Well first of all, why does everything that physics is boil down to gosh darn quantum mechanics? Is quantum mechanics really the only place where soul meets body, in a sense, or physics meets the social sciences? Sometimes I feel bad that, it seems like science is getting a lot of crap (excuse my words) for trying to define itself outside of theory and to develop some overlying definition. Isn’t that what everyone does in life anyway? Well, except for those philosophers who believe that the only thing we know for sure is that we know nothing at all!
I have to admit that I wasn’t too enthralled by Keller’s article. Probably the only part of Keller’s article that opened my eyes was when she talks about the idea that the act of observing automatically manipulates the results of any experiment.
“many authors have suggested that it is the act of observation which ‘causes’ the collapse of the wave function, thus inviting further debate about what is in the act of observation that triggers this reduction. Wigner (1975) has gone so far as to assert that it is the very act of knowing that exerts what is now perceived as a physical effect on the system, forcing it into a state with definite position, momentum, or spin.” (Page 146)

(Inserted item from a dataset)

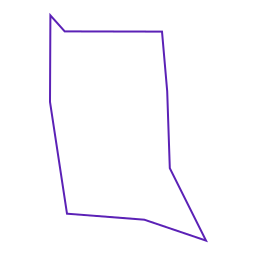 Umm Salal, Albers equal-area conic projection
{"feature_id": "QAT-1107", "entity_name": "Umm Salal", "entity_type": "Municipality", "adm_level": 1, "iso_a3": "QAT", "parent_name": "Qatar", "parent_adm1": "", "projection": "albers", "projection_center": [51.351, 25.463], "detail": "fine", "context": "isolated", "style": "outline", "palette": "violet", "viewbox_px": 256, "rotation_deg": 0, "n_neighbors": 0, "source": "natural_earth", "source_scale": "10m", "svg_char_len": 237}
<svg xmlns="http://www.w3.org/2000/svg" viewBox="0 0 256 256"><path d="M50.4,15.4L64.7,31.4L162.0,31.6L167.2,91.3L169.8,168.2L206.0,240.6L144.3,219.7L67.0,213.7L50.0,101.9L50.4,15.4Z" fill="none" stroke="#5b21b6" stroke-width="2"/></svg>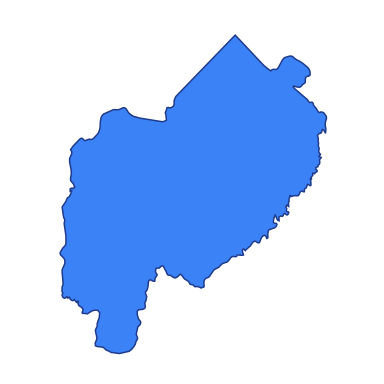 the Prefecture of Mbomou, rotated 351°
{"feature_id": "CAF-868", "entity_name": "Mbomou", "entity_type": "Prefecture", "adm_level": 1, "iso_a3": "CAF", "parent_name": "Central African Republic", "parent_adm1": "", "projection": "equal_earth", "projection_center": [23.723, 5.441], "detail": "fine", "context": "isolated", "style": "filled", "palette": "blue", "viewbox_px": 384, "rotation_deg": 351, "n_neighbors": 0, "source": "natural_earth", "source_scale": "10m", "svg_char_len": 6006}
<svg xmlns="http://www.w3.org/2000/svg" viewBox="0 0 384 384"><g transform="rotate(351 192 192)"><path d="M273.5,234.1L272.3,233.4L271.8,232.5L271.0,229.1L270.6,227.9L269.4,229.5L268.2,232.2L267.6,234.6L268.5,235.7L270.6,236.3L270.8,237.6L269.7,239.2L268.2,240.3L262.2,241.3L261.2,242.6L260.2,245.8L260.0,247.1L259.8,249.0L259.1,249.6L258.6,249.6L258.0,246.9L256.6,246.1L254.9,246.7L253.4,248.0L251.0,252.1L250.2,252.7L249.0,252.4L247.4,250.9L246.4,250.4L244.9,250.7L243.4,251.9L241.3,254.3L237.0,257.0L235.5,258.2L234.3,256.5L233.7,256.3L233.2,256.7L232.9,257.3L232.6,258.5L232.5,259.7L232.9,260.9L233.0,262.3L231.0,262.3L227.4,261.3L226.8,261.5L226.0,262.5L225.2,262.8L222.0,262.0L220.4,262.6L217.2,265.7L215.4,266.7L211.6,267.3L209.9,268.0L206.7,270.5L202.8,271.8L201.0,272.8L195.9,278.3L194.4,279.0L192.5,279.3L191.1,280.2L190.1,281.6L189.5,283.6L189.3,286.8L188.9,287.6L188.2,287.9L186.7,287.9L186.0,288.3L184.6,287.2L183.2,286.5L181.6,286.1L180.0,286.0L178.6,284.1L178.2,283.8L175.7,282.9L174.6,279.8L171.0,276.7L168.9,272.8L167.6,271.3L163.9,273.8L161.8,274.3L160.0,273.2L158.1,271.3L157.1,270.8L155.9,270.5L154.9,269.9L154.4,268.4L154.1,266.7L153.2,264.4L152.3,261.3L151.6,260.4L150.5,260.3L147.6,262.0L146.4,261.9L145.6,261.6L144.9,261.6L144.1,262.8L143.6,264.2L143.6,265.6L144.0,266.9L144.7,268.2L144.0,269.3L142.2,271.2L141.2,274.3L139.8,274.0L136.9,272.1L135.5,272.8L134.7,274.5L133.8,278.3L133.1,280.0L132.4,281.5L131.5,282.6L130.3,283.6L130.3,285.0L130.9,288.3L129.4,292.4L128.3,293.6L128.0,294.2L128.0,296.9L127.9,298.0L127.4,299.2L126.2,299.9L124.5,300.2L120.8,300.0L119.3,301.2L118.8,303.9L119.0,307.0L119.4,309.2L120.8,311.6L121.0,312.4L120.7,313.7L119.9,314.9L118.9,315.8L117.9,316.2L117.2,317.2L114.8,323.3L114.8,324.6L115.3,326.9L115.4,327.9L114.9,329.0L113.0,331.3L112.4,333.1L110.9,335.1L107.9,337.9L105.0,339.5L95.0,340.2L86.9,337.7L85.0,336.1L83.1,335.1L82.3,334.4L80.3,331.8L78.6,331.0L74.4,329.9L72.6,328.8L72.7,328.6L72.7,326.5L73.1,325.4L74.5,323.3L75.1,321.8L75.3,320.7L74.9,315.1L75.0,313.7L75.3,312.7L77.1,310.2L77.4,309.6L77.7,307.3L78.6,305.4L80.8,301.4L81.9,296.8L80.6,294.3L77.8,293.5L74.5,293.8L69.6,296.0L67.7,295.3L65.4,294.9L64.7,294.5L64.7,293.5L65.8,291.9L65.9,290.7L65.0,288.8L62.4,286.4L61.9,284.0L62.7,282.8L62.5,282.1L62.1,281.9L61.4,282.2L60.7,282.9L59.8,281.7L59.0,279.8L57.8,280.6L56.7,280.5L55.0,279.0L54.7,277.3L54.3,276.6L53.0,277.4L52.6,277.2L52.1,275.9L51.6,275.9L50.6,276.9L49.2,276.9L48.0,275.8L47.5,274.0L47.7,273.0L48.6,271.7L48.0,269.9L48.9,265.3L50.2,263.4L50.4,261.6L51.3,249.7L51.8,248.1L55.0,243.1L55.6,241.1L55.6,238.7L54.8,236.9L52.4,233.6L52.1,231.8L52.7,230.6L55.6,227.2L58.0,225.3L59.2,224.0L59.6,222.1L60.6,215.7L60.8,203.6L61.0,202.4L61.7,200.7L62.0,199.3L61.9,198.8L61.6,198.3L61.4,197.7L61.2,193.7L61.4,186.5L66.0,181.5L67.5,179.0L68.1,178.3L69.7,177.6L70.9,176.3L72.5,173.9L73.3,171.9L71.8,172.2L72.2,169.8L73.6,169.4L75.3,169.7L76.9,169.1L76.1,165.3L74.3,162.5L74.0,161.7L74.2,159.4L75.7,155.2L76.1,151.2L75.8,143.1L76.4,139.7L79.2,135.3L79.5,133.0L78.9,131.9L78.7,131.1L79.3,130.5L80.2,129.7L81.4,128.3L89.4,122.2L90.5,121.7L91.7,121.7L92.4,122.2L93.4,123.8L94.0,124.4L94.7,124.5L97.8,123.8L98.8,123.8L100.7,124.4L101.9,124.2L103.3,123.5L108.1,119.8L109.3,118.3L111.2,114.4L112.4,108.4L113.8,104.4L115.1,102.6L116.7,101.2L127.2,98.4L128.9,98.6L131.4,99.2L132.7,99.2L136.3,98.2L137.6,98.1L138.6,98.3L139.2,98.7L140.1,99.8L141.5,103.3L143.0,105.4L145.6,107.9L151.9,110.8L173.8,118.0L176.2,117.7L177.9,117.0L178.1,116.2L178.1,113.5L178.4,111.9L178.0,109.6L178.3,109.0L179.5,107.2L180.2,105.2L180.7,104.8L181.6,104.7L183.0,105.4L183.9,105.4L185.4,105.2L186.8,104.5L187.7,103.3L188.1,102.5L188.6,99.1L190.3,96.0L191.4,94.8L259.2,43.8L282.8,78.4L288.6,84.7L289.4,84.1L290.5,83.6L291.8,83.6L294.3,84.1L295.5,83.7L297.0,82.3L302.1,75.6L304.0,74.0L305.3,73.6L310.0,73.0L311.6,73.4L312.7,74.1L314.8,76.6L316.3,78.0L318.4,79.4L321.4,82.1L325.2,86.4L326.3,87.9L327.0,89.5L327.3,90.9L327.3,92.8L327.1,94.5L326.5,95.4L325.4,95.8L323.8,95.8L322.9,96.1L322.1,96.8L321.6,98.3L321.1,101.2L320.9,101.7L317.8,103.4L316.0,105.0L314.8,105.3L313.4,105.1L311.9,104.6L309.1,103.3L308.6,103.5L308.5,104.1L309.6,106.1L320.4,118.8L321.8,121.7L322.4,122.0L323.9,122.0L324.8,122.2L325.3,122.9L325.5,123.6L325.6,125.1L326.1,126.2L327.4,128.3L328.5,130.7L328.8,131.7L329.4,132.9L330.2,133.4L331.8,133.1L332.9,133.4L334.4,134.2L336.0,137.1L336.5,138.9L336.3,140.5L334.8,143.5L334.1,146.5L334.0,148.6L334.1,150.6L333.2,154.4L332.9,154.4L331.7,151.1L331.0,150.7L330.6,150.7L330.3,151.0L329.5,153.0L328.9,153.7L328.1,154.1L326.6,154.2L324.9,155.6L324.7,156.3L325.1,157.8L325.1,158.7L324.6,161.1L324.6,164.0L324.0,165.6L324.0,166.4L324.4,168.9L324.3,169.6L323.6,170.9L323.5,171.6L323.6,172.5L323.9,173.6L324.8,174.9L324.7,175.2L323.2,176.2L322.9,176.9L323.1,177.2L324.8,177.8L325.0,178.0L324.9,178.4L323.6,179.5L323.0,180.2L322.8,183.1L322.1,184.5L320.9,185.2L320.2,186.8L318.7,187.0L318.0,187.6L317.9,188.0L318.0,188.9L318.9,190.4L319.0,190.6L318.9,191.1L318.3,191.6L316.9,192.0L316.0,193.1L315.7,193.0L314.6,192.3L314.2,192.3L314.0,192.6L314.0,193.7L313.8,194.7L312.7,195.3L312.2,195.8L312.0,198.0L311.8,198.1L311.1,197.4L310.9,197.8L311.0,200.7L310.6,203.7L310.4,204.1L310.0,204.3L309.1,203.8L307.9,202.6L307.5,202.5L306.9,203.1L305.7,205.6L305.1,206.0L303.6,206.6L303.4,206.9L303.2,208.7L303.0,209.3L302.7,209.4L302.3,209.3L300.9,208.3L300.3,208.2L298.9,208.9L298.5,209.4L297.6,211.0L296.6,212.0L295.9,212.3L293.1,211.7L291.1,211.7L289.5,212.0L288.4,210.8L288.1,210.9L287.6,212.9L286.7,213.9L286.6,214.3L286.5,216.3L285.5,217.9L285.3,221.1L285.2,221.5L284.8,221.3L284.3,220.4L283.7,219.8L283.3,219.8L283.0,220.1L282.6,221.2L282.5,221.9L283.0,223.4L282.3,224.7L282.3,225.5L282.5,226.1L282.9,226.3L283.8,226.5L284.3,227.0L284.3,227.7L284.0,228.3L283.2,229.2L282.4,229.6L281.6,229.2L280.4,227.8L279.8,227.6L279.3,227.9L278.7,228.9L277.7,230.2L275.9,229.6L274.0,230.4L273.7,231.6L273.7,233.2L273.5,234.1Z" fill="#3b82f6" stroke="#1e3a8a" stroke-width="1.5"/></g></svg>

Thinking about this concept made me what to experiment with its application in other contexts. Keller seems to pay a lot of attention to the idea of the worlds of natural science and social science into the same framework. I felt like this is nothing new, I guess. For example, we use the scientific method even in writing creative essays!
Harding’s assumption that scientists only truth is their own, but don’t we all believe that the only truth is the truth that we as individuals believe? (maybe that was confusing) What I basically meant is the idea that there is some sort of “centrism” that is definitely abundant in the science community, or at least an obsession of an ultimate truth, but I feel like if we were to look at what Keller wrote, it almost seems like we could say that there is no ultimate truth except for the truth that we have deemed true, because our world is manipulated. We are perpetually observing to understand.